- Description of the task -
Each line containing the word "oraldeviant" must be copied from the material below.

- Supplied records -
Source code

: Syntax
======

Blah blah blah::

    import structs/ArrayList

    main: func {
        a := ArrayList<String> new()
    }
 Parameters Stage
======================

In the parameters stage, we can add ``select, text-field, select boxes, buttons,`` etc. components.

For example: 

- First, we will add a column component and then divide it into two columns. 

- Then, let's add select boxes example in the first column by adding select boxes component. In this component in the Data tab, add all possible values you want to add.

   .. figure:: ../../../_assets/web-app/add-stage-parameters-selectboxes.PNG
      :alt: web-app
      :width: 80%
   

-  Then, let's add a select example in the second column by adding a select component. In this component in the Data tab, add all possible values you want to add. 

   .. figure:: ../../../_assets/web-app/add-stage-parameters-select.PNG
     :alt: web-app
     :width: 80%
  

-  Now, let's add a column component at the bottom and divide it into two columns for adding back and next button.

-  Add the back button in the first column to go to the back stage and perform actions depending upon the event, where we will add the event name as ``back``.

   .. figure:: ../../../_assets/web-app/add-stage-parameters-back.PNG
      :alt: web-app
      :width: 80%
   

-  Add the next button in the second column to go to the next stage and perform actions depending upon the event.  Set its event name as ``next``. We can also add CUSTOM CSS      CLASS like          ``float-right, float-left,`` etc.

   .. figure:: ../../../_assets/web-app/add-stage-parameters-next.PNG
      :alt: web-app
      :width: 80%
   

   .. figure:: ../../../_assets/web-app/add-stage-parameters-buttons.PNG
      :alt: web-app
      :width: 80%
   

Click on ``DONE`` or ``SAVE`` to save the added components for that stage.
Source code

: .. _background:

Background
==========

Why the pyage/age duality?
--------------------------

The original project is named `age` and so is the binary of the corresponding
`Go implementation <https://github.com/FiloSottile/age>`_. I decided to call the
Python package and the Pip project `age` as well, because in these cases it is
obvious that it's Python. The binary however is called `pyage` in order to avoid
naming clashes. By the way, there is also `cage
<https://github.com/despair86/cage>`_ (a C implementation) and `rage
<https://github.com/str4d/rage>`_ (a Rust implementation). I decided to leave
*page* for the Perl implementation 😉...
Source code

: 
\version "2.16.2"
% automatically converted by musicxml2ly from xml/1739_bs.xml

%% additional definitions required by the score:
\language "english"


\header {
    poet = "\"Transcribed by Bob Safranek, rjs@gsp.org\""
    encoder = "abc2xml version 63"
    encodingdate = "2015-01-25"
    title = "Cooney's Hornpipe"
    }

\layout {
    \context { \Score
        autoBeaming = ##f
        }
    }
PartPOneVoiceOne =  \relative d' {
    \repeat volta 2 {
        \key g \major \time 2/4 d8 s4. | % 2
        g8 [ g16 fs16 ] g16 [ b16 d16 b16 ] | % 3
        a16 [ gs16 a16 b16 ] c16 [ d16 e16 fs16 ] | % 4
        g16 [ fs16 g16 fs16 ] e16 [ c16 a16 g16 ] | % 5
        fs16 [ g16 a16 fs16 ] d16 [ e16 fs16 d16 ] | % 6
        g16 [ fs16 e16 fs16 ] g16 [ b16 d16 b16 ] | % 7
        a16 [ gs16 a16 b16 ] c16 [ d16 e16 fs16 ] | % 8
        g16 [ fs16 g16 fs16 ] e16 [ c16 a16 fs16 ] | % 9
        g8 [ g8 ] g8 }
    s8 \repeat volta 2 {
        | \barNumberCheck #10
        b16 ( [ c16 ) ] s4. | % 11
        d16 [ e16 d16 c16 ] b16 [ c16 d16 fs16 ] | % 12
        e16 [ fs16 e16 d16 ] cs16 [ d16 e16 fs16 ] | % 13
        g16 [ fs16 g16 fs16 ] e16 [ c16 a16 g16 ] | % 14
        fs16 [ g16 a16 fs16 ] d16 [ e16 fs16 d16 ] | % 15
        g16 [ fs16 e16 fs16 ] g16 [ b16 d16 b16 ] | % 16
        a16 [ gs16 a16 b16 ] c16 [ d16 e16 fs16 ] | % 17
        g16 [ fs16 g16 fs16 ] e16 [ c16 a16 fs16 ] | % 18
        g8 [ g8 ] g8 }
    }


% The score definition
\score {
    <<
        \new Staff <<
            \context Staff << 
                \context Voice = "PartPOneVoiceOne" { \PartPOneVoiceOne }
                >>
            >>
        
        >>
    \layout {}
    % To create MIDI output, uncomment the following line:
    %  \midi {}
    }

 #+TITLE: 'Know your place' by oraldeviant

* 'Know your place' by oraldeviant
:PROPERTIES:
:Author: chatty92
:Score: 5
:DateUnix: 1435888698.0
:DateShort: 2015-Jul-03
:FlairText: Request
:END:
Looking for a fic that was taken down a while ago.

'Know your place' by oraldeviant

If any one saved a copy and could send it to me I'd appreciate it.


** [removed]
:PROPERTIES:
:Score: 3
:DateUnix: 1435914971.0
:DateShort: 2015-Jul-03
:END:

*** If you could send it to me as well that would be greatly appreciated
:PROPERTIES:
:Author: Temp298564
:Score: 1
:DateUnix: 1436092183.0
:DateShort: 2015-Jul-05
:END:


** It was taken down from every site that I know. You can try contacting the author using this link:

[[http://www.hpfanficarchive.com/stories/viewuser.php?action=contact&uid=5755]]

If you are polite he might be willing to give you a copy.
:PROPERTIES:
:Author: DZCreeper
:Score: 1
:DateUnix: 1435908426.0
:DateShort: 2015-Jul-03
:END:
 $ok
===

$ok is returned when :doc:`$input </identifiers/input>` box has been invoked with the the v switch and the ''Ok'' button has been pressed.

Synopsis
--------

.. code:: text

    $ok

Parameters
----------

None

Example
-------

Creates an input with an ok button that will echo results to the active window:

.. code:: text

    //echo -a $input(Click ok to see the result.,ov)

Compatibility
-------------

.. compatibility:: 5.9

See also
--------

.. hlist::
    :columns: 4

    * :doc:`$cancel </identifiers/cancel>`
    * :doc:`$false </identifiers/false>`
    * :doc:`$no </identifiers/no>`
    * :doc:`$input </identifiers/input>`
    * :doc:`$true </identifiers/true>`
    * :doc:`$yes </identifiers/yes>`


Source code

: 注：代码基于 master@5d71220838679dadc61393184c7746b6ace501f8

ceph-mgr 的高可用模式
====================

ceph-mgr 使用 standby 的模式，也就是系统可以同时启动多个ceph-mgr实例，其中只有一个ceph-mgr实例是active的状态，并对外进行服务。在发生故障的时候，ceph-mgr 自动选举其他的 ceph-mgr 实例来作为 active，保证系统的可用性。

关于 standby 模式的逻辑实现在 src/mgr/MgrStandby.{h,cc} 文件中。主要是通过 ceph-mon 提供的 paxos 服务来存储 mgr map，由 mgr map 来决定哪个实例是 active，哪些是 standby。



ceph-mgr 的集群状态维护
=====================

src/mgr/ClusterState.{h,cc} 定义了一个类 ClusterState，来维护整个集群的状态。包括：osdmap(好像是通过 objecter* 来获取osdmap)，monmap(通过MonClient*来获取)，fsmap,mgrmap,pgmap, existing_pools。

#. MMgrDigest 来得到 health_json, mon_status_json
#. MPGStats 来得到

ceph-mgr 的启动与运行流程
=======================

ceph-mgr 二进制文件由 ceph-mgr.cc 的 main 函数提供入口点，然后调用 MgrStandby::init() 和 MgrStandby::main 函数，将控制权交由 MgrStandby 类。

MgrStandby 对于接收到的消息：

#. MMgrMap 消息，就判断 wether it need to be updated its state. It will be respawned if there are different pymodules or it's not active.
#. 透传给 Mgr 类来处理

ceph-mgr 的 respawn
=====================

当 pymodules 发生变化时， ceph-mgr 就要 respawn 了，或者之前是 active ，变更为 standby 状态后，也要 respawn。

- Result for this exercise -
 #+TITLE: 'Know your place' by oraldeviant
* 'Know your place' by oraldeviant
'Know your place' by oraldeviant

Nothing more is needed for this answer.